I used to read a Spanish professor called Jesus Huerta de Soto. He is one of the world’s leading Austrian economists. He has written an extremely good book on economic cycles and money and banking that for me was very useful in avoiding banks in Spain and the rest of the world (you can get the book online at http://www.jesushuertadesoto. com/madre2.htm).

Are you invested in any Indian company?
Not really. But we invest in companies in Europe that have operations in India, like BMW, Schindler, etc. We invest in Europe because we think Europe is much less efficient than the US. And it is closer to home. We find very good companies at very good prices of around eight times earnings. So we have not gone far to China or India. Plus, we think travelling too far from your home country to invest makes the investment process weak. We try to avoid that as much as we can.

You invested in Arcelor only a few days before Lakshmi Mittal made a bid for the company. What attracted you to Arcelor?
We invested in Arcelor in the Spanish fund. We used to own Aceralia, a Spanish company that was bought by Arcelor, and then Arcelor was bought by Mittal. It was a commodity business and we bought it when the commodity was still low and was not recognised by the market. We did that five years ago.

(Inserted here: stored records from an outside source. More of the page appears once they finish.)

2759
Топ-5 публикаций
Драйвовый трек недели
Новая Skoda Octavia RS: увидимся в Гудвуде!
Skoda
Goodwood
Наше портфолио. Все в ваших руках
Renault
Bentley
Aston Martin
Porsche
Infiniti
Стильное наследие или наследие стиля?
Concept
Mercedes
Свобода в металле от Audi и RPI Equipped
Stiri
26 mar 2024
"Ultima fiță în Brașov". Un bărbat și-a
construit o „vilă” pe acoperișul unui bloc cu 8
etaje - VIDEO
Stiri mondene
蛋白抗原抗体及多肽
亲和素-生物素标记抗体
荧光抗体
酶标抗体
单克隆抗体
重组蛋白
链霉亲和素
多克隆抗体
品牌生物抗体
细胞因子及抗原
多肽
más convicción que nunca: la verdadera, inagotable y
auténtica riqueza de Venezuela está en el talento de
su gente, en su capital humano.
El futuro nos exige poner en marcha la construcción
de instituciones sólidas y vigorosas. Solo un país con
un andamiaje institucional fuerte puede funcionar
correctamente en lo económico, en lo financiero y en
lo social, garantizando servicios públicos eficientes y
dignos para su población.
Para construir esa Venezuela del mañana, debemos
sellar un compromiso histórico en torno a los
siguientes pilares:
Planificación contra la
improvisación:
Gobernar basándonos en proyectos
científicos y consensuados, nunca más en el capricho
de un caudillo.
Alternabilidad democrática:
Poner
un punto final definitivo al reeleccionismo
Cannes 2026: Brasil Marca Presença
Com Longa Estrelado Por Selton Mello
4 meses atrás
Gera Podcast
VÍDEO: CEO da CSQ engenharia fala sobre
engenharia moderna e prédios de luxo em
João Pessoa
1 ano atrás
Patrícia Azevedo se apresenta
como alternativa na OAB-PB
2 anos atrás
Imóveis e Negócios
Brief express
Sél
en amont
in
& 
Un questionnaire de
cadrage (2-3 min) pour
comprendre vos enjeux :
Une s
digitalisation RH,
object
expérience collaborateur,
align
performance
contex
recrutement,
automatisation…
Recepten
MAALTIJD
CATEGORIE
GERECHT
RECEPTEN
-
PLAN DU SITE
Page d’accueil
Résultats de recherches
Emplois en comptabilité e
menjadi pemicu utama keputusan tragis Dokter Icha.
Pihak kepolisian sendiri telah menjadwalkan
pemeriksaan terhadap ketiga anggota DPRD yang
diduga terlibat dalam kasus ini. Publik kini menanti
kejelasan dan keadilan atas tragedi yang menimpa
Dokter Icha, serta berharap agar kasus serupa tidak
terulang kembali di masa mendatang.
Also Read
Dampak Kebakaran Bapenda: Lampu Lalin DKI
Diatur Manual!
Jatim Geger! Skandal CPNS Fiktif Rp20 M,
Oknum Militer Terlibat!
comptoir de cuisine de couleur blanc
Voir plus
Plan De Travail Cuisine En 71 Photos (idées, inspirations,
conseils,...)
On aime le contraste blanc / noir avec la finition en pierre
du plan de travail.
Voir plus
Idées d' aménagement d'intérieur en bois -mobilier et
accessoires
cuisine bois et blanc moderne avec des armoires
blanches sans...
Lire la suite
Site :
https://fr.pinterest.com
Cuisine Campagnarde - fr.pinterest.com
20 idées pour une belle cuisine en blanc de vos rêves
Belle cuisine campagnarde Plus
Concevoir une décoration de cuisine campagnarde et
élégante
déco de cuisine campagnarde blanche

We bought some of them and we just played the cycle over there.

And how much money did you make out of the whole Arcelor-Mittal acquisition?
It was 50 per cent but that was pure luck.

What is your view on attending shareholder meetings?
We used to attend shareholder meetings of Spanish companies to see how they were doing. But most of the time we like to invest in companies where we like what’s going on. If we don’t like what’s going on, we will sell our shares. We don’t fight management.

You have earlier called shareholder meetings as wedding parties. Why is that?
Oh, that was a long time ago! When I used to attend the shareholder meetings of some Spanish companies, there was only the family attending and it used to feel like I was going to a party of the family or something like that!

How do you relax? What do you do when you are not working?
My main hobby is reading. I spend time with my family, and whenever I can, I play golf. It’s a very simple life.